Saved entries:
★ ★ ★

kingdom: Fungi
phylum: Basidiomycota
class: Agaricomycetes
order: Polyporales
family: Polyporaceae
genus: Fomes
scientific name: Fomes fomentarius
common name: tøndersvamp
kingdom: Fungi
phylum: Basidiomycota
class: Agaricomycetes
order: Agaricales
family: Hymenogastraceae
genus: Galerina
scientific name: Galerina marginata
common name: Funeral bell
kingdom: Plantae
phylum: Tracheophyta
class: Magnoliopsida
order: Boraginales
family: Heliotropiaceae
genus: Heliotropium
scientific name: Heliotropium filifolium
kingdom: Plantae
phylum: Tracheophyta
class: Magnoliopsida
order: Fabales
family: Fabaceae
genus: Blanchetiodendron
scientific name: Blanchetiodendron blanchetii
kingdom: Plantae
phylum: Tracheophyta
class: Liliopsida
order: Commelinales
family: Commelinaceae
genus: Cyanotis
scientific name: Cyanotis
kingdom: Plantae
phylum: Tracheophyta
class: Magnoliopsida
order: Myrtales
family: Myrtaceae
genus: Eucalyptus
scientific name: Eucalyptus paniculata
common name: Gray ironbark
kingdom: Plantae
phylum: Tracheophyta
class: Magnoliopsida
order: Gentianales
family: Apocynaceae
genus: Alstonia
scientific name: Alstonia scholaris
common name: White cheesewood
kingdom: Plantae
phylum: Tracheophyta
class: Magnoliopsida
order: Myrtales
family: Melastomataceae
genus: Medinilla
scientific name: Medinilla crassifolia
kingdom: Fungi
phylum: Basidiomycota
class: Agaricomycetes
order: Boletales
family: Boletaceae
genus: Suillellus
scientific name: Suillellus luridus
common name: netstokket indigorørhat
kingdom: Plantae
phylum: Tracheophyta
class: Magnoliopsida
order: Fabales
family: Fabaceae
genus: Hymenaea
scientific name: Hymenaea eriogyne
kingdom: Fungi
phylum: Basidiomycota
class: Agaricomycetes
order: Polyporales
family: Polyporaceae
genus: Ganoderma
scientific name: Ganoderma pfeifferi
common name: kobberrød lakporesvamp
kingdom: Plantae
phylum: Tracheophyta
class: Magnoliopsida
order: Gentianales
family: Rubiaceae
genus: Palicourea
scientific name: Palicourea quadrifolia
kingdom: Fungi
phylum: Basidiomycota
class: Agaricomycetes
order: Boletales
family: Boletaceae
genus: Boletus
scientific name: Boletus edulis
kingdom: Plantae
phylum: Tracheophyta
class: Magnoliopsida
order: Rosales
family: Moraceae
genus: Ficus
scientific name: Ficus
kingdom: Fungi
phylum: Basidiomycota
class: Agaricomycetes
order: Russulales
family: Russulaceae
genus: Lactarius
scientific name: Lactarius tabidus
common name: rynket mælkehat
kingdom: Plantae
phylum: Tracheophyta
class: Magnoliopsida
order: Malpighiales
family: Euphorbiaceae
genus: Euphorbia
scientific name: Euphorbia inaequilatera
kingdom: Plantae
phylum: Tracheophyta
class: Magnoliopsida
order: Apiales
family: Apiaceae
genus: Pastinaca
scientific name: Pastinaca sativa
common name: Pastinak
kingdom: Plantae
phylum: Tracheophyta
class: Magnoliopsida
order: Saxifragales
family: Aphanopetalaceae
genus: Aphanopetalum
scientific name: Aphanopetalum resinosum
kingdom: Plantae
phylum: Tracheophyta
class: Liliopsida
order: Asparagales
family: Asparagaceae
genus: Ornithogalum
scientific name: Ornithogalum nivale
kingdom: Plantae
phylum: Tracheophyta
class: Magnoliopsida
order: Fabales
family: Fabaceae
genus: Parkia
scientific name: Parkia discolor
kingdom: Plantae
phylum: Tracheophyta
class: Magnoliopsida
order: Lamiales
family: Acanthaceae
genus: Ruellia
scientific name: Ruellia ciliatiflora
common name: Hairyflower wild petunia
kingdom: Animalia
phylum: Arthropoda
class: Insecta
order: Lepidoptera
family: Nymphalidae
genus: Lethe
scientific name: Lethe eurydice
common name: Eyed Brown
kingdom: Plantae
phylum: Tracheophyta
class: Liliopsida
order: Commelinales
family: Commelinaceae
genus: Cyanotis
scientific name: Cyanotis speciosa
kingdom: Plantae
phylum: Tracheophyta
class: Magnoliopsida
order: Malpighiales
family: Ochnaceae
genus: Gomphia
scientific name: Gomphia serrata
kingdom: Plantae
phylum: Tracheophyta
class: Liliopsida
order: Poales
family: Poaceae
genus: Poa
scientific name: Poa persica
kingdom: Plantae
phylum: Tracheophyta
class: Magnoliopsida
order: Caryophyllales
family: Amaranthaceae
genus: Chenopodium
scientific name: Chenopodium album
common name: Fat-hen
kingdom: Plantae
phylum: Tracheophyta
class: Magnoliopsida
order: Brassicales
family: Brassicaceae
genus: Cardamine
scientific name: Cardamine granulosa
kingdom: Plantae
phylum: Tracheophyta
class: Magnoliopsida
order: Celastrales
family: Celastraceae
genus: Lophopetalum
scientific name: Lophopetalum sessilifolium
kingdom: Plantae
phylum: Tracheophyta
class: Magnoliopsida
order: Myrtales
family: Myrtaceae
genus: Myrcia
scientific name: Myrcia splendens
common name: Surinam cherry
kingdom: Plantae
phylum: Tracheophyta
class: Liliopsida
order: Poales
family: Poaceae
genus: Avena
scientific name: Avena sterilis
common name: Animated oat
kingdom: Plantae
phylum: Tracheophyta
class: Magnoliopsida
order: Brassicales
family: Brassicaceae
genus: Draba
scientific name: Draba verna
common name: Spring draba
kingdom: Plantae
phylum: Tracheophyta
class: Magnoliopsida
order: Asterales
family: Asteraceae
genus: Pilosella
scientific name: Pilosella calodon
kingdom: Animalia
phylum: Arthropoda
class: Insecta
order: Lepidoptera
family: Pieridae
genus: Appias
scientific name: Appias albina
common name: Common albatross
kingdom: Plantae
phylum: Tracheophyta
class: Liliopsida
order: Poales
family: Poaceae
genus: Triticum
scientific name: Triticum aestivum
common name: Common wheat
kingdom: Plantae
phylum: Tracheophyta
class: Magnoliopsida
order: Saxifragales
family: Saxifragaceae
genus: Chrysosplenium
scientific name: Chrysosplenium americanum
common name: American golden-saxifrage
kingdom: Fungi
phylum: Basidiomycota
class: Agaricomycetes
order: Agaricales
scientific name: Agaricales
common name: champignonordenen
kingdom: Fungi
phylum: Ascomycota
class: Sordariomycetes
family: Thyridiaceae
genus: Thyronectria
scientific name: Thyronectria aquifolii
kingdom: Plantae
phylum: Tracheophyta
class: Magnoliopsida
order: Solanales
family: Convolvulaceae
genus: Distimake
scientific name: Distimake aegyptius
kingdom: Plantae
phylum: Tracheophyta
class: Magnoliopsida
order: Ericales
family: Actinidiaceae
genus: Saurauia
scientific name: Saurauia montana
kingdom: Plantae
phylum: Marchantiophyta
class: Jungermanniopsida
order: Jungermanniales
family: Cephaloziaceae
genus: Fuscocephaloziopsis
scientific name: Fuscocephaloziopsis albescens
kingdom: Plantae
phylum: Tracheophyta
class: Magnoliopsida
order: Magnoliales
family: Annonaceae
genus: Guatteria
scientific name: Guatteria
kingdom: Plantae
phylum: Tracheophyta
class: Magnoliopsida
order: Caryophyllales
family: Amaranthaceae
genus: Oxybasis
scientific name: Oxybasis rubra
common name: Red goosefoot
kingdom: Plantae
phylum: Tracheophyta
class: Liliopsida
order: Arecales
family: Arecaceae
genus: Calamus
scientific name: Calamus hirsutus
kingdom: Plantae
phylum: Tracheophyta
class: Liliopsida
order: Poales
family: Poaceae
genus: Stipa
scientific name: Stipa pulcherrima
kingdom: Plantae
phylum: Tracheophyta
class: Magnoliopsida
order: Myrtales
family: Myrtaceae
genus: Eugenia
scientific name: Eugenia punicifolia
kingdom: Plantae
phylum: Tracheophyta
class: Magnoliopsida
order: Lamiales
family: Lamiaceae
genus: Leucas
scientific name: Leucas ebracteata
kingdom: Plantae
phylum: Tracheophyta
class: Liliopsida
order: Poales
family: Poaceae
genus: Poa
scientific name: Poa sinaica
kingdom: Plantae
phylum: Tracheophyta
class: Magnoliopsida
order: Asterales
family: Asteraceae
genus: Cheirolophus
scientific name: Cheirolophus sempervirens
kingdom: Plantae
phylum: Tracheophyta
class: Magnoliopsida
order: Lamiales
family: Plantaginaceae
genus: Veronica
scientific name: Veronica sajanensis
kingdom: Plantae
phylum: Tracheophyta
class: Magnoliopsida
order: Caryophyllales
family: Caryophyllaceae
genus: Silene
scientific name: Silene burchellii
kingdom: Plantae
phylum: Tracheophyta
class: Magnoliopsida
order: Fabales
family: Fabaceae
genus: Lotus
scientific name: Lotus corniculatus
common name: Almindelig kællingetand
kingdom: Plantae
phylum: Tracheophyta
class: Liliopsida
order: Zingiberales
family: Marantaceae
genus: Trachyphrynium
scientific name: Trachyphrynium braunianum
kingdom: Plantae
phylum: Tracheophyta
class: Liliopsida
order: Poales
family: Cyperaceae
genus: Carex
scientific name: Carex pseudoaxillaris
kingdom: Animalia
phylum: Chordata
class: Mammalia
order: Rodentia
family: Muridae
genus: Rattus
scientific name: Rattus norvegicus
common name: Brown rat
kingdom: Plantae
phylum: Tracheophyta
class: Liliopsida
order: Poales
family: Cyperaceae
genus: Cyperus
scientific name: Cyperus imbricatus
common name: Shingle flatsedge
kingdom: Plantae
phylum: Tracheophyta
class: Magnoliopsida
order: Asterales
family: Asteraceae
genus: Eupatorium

★ ★ ★

Goal of the exercise — Turn the lines above into a numbered list, starting at the line that has "phylum: Chordata" and ending with the last line, and leave out any blank lines.

Task result —
1. phylum: Chordata
2. class: Mammalia
3. order: Rodentia
4. family: Muridae
5. genus: Rattus
6. scientific name: Rattus norvegicus
7. common name: Brown rat
8. kingdom: Plantae
9. phylum: Tracheophyta
10. class: Liliopsida
11. order: Poales
12. family: Cyperaceae
13. genus: Cyperus
14. scientific name: Cyperus imbricatus
15. common name: Shingle flatsedge
16. kingdom: Plantae
17. phylum: Tracheophyta
18. class: Magnoliopsida
19. order: Asterales
20. family: Asteraceae
21. genus: Eupatorium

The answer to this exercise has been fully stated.